§ **Passage shown**
○ ○ ○ ○ ○

Skip to content

Prototype implementation of the DCP Query Service, a metadata search engine for HCA

License

Notifications You must be signed in to change notification settings

HumanCellAtlas/query-service

Repository files navigation

HCA DCP Query Service

The HCA DCP Query Service provides an interface for scientists and developers to query metadata associated with experimental and analysis data stored in the Human Cell Atlas Data Coordination Platform (DCP). Metadata from the DCP Data Store are indexed and stored in an AWS Aurora PostgreSQL database.

Queries to the database can be sent over HTTP through the Query Service API, which is available together with its documentation at https://query.staging.data.humancellatlas.org/.

For long-running queries (runtime over 20 seconds), the Query Service supports asynchronous tracking of query results. When a long-running query triggers this mode, the caller will receive a 301 Moved Permanently response status code with a Retry-After header. The caller is expected to wait the specified amount of time before checking the redirect destination, or use the query job ID returned in the response JSON body to check the status of the query job. The caller may turn off this functionality (and cause the API to time out and return an error when a long-running query is encountered) by setting the async=False flag when calling /query.

For large query results, the Query Service may deposit results in S3 instead of returning them verbatim in the response body. In this case, the client will receive a 302 Found response status code sending them to the response data location. In this mode, response data are confidential to the caller, and remain accessible for 7 days. The caller may turn off this functionality by setting the async=False flag when calling /query.

Query Service internal architecture

Query architecture

Query API

The REST API is a Chalice app that adopts OpenAPI's approach to specification driven development and leverages Connexion for input parameter validation. The Chalice app is deployed with Amazon API Gateway and AWS Lambda. The full API documentation can be found here.

○ ○ ○ ○ ○

(Data items)

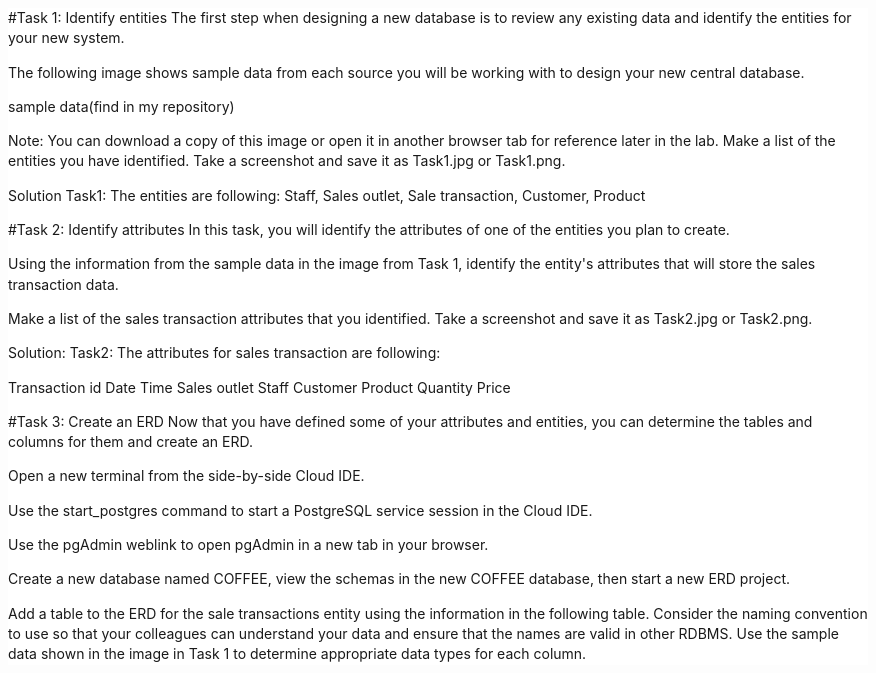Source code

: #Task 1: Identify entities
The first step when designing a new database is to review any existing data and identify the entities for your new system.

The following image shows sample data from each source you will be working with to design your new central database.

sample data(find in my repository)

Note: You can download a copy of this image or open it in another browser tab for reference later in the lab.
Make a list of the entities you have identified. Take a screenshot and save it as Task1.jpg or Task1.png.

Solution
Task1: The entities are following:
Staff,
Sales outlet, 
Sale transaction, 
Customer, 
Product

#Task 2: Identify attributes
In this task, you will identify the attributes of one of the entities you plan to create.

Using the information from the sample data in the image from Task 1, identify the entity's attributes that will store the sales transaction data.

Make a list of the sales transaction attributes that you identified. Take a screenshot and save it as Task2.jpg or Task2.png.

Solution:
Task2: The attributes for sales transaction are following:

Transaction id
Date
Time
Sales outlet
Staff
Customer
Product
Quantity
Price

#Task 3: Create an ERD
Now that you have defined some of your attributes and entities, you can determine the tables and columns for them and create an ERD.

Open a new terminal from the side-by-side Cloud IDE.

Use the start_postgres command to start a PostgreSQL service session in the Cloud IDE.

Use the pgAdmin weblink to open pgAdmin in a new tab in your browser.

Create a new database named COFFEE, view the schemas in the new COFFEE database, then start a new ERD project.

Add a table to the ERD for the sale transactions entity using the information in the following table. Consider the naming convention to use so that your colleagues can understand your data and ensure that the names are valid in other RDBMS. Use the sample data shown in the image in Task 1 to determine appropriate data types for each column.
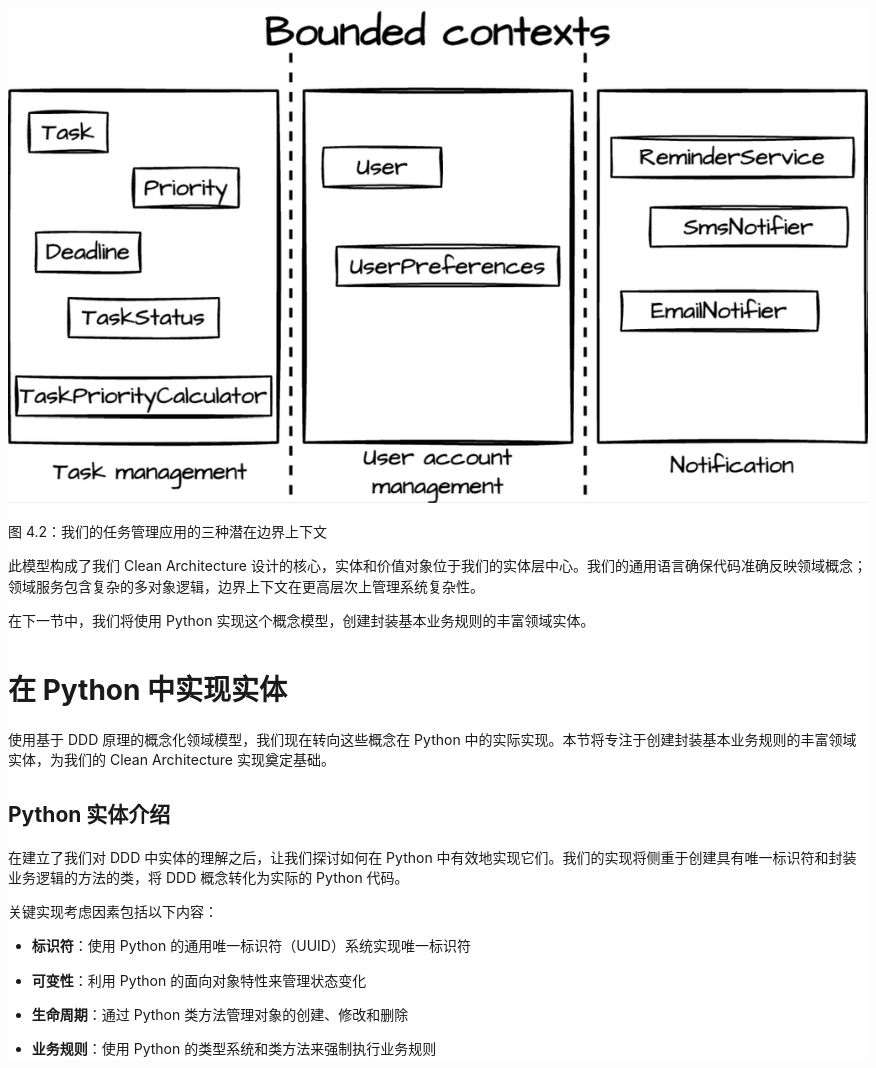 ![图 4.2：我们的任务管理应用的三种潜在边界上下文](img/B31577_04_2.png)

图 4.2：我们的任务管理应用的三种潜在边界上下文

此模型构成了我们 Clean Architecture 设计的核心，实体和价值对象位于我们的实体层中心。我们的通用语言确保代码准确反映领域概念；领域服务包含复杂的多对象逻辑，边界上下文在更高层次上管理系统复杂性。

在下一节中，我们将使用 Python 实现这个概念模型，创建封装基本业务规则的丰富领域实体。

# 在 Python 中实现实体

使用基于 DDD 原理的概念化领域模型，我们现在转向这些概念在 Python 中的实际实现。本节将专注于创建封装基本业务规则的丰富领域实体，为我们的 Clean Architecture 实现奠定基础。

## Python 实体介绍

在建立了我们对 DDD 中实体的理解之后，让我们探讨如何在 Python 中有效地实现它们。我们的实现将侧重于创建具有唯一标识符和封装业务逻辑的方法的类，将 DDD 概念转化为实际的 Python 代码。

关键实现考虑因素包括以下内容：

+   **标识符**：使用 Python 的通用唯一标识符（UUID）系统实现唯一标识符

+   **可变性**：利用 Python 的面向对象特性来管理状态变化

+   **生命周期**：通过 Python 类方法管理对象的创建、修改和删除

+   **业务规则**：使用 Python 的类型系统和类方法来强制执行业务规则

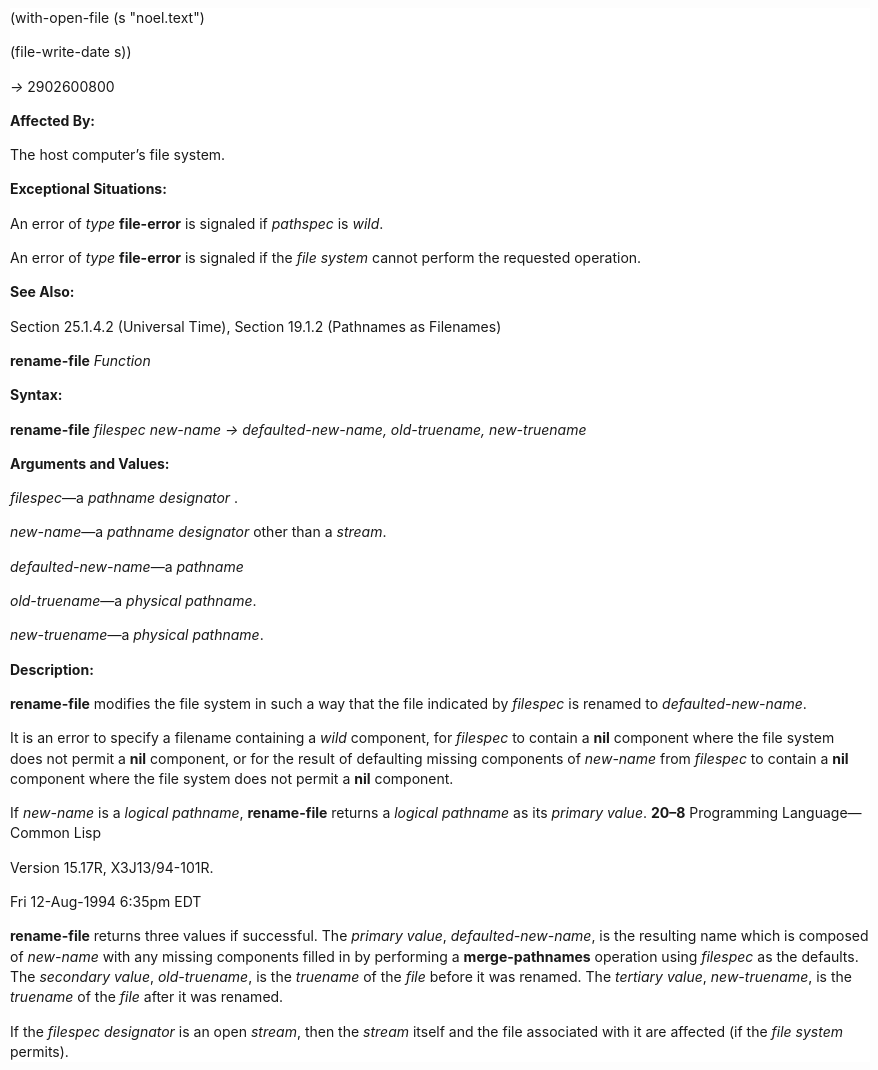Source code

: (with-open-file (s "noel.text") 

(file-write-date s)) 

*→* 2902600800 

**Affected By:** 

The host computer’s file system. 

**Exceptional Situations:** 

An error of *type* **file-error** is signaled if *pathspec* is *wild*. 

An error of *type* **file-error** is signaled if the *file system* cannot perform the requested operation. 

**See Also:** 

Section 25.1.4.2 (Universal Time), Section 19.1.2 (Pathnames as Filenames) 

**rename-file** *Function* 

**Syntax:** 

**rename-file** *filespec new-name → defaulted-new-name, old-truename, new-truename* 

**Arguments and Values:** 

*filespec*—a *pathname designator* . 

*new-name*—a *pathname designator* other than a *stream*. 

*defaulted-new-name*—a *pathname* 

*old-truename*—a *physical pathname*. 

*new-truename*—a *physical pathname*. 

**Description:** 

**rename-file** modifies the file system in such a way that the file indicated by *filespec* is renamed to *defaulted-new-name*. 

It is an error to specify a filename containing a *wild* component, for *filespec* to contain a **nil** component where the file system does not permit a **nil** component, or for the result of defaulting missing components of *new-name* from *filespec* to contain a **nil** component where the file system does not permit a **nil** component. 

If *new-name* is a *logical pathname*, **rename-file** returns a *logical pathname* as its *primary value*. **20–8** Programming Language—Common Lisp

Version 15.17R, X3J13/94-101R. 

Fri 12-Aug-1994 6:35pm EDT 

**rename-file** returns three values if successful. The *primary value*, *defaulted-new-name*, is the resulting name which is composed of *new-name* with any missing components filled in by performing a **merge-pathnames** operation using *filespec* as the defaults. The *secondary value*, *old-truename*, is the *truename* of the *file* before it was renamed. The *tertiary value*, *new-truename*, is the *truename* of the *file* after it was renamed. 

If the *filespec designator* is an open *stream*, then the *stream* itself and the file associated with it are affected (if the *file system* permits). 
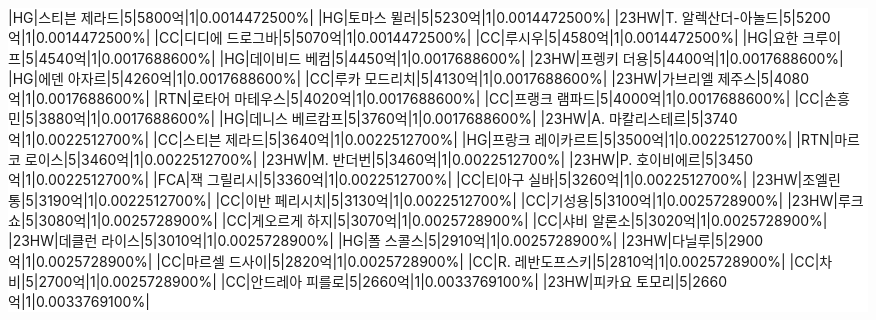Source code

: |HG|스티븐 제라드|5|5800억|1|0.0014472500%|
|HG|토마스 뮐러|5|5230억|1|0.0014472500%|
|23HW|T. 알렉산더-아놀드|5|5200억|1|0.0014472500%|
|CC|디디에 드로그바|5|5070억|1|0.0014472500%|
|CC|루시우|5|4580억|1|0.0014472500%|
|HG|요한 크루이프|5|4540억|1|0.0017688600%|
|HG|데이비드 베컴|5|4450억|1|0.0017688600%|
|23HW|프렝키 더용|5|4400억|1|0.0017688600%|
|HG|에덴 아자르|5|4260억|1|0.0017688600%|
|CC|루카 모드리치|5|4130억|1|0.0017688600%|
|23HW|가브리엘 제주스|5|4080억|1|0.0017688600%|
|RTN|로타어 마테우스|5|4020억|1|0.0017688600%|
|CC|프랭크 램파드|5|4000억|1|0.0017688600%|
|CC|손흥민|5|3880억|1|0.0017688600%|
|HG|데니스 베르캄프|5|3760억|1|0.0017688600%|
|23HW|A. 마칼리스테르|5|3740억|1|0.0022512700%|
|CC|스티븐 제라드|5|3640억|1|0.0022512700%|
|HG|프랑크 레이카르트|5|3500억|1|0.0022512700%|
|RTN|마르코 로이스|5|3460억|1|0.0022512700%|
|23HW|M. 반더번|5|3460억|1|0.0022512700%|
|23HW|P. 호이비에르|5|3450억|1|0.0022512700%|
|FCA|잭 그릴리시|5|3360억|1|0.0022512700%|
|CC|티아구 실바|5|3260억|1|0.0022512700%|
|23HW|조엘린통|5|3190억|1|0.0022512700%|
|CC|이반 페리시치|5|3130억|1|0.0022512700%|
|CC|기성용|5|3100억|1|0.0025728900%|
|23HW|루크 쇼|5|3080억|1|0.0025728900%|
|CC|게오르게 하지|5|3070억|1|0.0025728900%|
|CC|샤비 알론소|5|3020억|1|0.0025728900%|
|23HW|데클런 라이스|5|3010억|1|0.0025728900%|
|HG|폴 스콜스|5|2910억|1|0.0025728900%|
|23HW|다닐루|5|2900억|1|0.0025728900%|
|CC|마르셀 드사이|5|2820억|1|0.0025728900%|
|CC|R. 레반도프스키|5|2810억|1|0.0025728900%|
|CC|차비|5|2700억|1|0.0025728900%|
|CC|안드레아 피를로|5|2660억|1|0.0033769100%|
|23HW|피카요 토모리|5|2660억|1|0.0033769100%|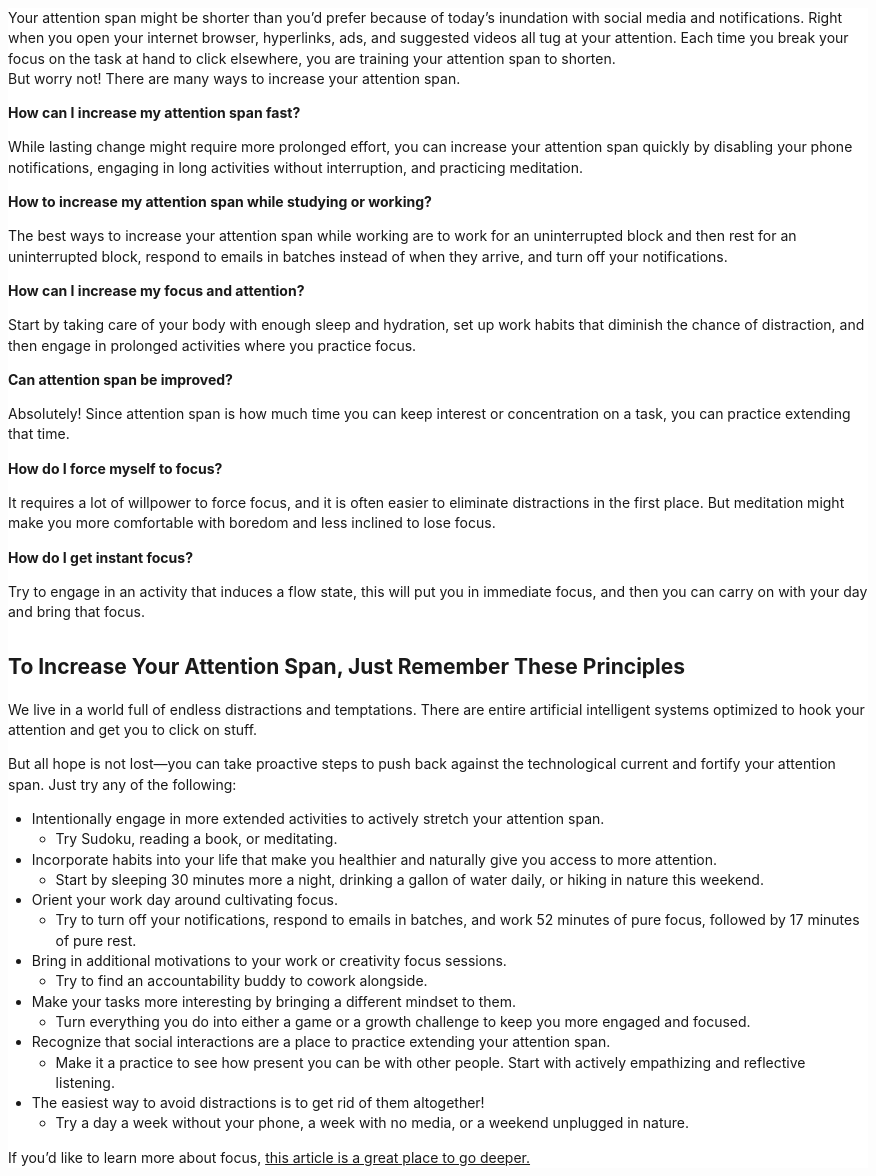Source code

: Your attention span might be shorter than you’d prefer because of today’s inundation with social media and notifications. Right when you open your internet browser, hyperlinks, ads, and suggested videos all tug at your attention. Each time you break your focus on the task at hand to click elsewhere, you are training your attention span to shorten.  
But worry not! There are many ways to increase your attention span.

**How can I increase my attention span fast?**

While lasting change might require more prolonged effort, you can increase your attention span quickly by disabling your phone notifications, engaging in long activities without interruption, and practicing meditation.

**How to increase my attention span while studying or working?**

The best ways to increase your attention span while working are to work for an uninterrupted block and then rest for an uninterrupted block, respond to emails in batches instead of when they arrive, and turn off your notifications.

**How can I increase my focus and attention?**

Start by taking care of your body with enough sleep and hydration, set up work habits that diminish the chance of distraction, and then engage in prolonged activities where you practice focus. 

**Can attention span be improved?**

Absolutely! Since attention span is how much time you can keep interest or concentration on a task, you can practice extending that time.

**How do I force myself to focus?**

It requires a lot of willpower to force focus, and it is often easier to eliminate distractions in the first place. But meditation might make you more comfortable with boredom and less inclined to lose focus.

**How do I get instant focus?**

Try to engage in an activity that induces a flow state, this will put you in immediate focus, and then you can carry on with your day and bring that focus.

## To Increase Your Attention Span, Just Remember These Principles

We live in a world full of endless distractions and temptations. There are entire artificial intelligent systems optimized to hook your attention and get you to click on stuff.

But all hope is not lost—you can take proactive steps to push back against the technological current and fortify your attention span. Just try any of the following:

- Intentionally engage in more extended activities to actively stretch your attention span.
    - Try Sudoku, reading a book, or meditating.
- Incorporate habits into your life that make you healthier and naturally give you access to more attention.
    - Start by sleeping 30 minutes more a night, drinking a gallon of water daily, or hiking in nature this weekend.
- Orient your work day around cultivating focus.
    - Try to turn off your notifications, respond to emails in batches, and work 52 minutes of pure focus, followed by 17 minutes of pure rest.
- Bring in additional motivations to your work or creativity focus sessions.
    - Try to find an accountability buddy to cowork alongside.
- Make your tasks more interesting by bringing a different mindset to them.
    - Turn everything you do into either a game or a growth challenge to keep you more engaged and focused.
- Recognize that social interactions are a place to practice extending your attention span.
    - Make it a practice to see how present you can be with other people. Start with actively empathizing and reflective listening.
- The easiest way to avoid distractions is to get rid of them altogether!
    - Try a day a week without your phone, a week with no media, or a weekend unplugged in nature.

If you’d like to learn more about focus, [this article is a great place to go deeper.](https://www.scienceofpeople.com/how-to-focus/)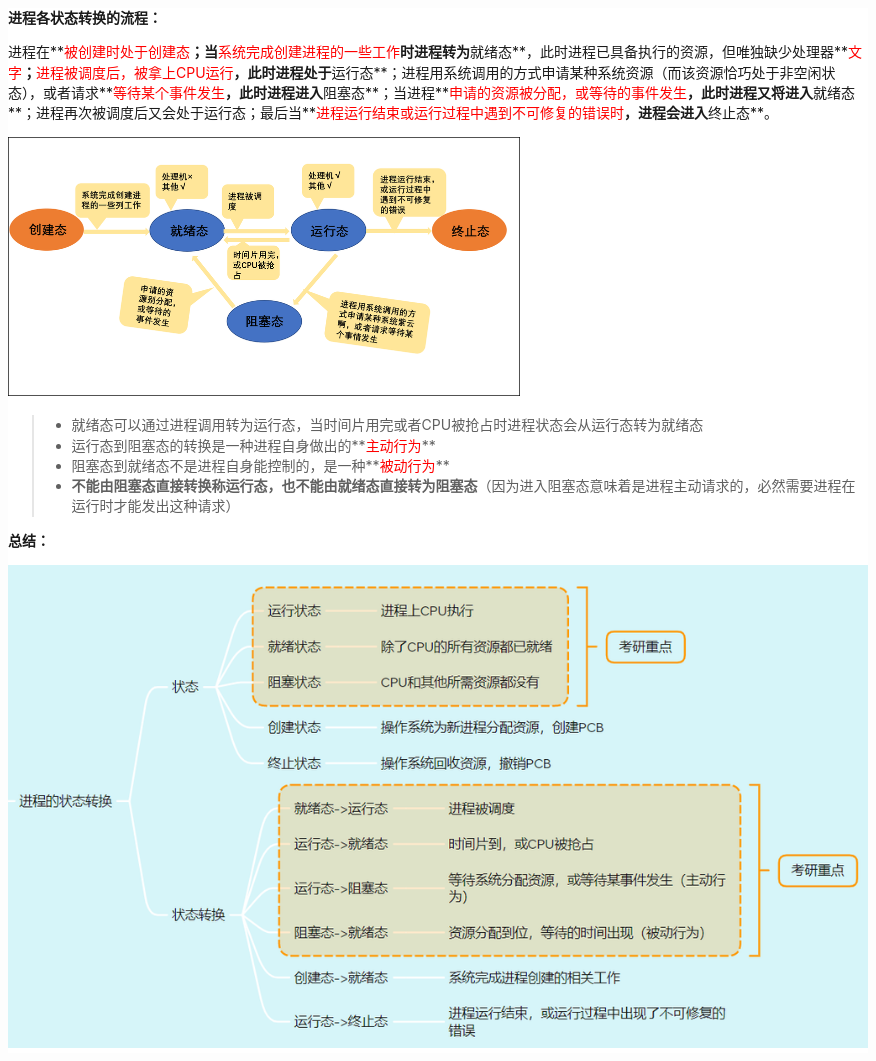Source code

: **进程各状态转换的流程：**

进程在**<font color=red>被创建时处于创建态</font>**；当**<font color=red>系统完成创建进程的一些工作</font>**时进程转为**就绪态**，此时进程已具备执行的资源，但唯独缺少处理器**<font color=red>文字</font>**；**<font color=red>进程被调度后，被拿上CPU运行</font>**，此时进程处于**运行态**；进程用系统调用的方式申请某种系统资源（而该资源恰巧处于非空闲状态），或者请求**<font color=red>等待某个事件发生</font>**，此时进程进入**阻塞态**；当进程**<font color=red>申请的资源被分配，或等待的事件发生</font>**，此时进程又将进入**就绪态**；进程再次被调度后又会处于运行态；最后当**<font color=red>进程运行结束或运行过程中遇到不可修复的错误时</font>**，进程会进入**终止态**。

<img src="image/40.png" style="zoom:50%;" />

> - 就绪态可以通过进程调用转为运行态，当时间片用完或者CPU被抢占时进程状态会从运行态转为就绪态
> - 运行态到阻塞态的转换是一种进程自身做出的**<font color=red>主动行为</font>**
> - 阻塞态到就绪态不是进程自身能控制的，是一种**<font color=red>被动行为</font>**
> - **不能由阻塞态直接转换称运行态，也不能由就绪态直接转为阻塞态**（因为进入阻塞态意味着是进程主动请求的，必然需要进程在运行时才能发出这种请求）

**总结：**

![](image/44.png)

○ ○ ○ ○ ○

§ **Aim of the task**
Continue the Query Service description from the point at which it ends. The items are not required for this work.

§ **Output below**
Subscribing to Data Updates

The query service is subscribed to all updates to the DCP Data Store (DSS). When data is added to the DSS, a webhook containing the bundle id is sent to the Query API. The bundle_id is added to the dcp-query-data-input-queue-[deployment-stage] SQS queue, which eventually calls the query-load-data-[deployment-stage] lambda, which retrieves the bundle metadata and loads it into the database.

Developing the Query Service

Prerequisites: Ubuntu

Run apt-get install jq moreutils gettext make virtualenv postgresql zip unzip.

Prerequisites: Mac OS

Run:

brew install jq moreutils gettext postgresql@10
ln -s /usr/local/opt/gettext/bin/envsubst /usr/local/bin
ln -s /usr/local/Cellar/postgresql@10/*/bin/psql /usr/local/bin

Most components of the Query Service are written in Python (Python version 3.6 or higher is required). After cloning this repository, you can run the Query Service in local mode to experiment with it. In this mode, a PostgreSQL server is expected to be running locally on the standard port (5432), and the current user is expected to have admin access to the database referenced by APP_NAME.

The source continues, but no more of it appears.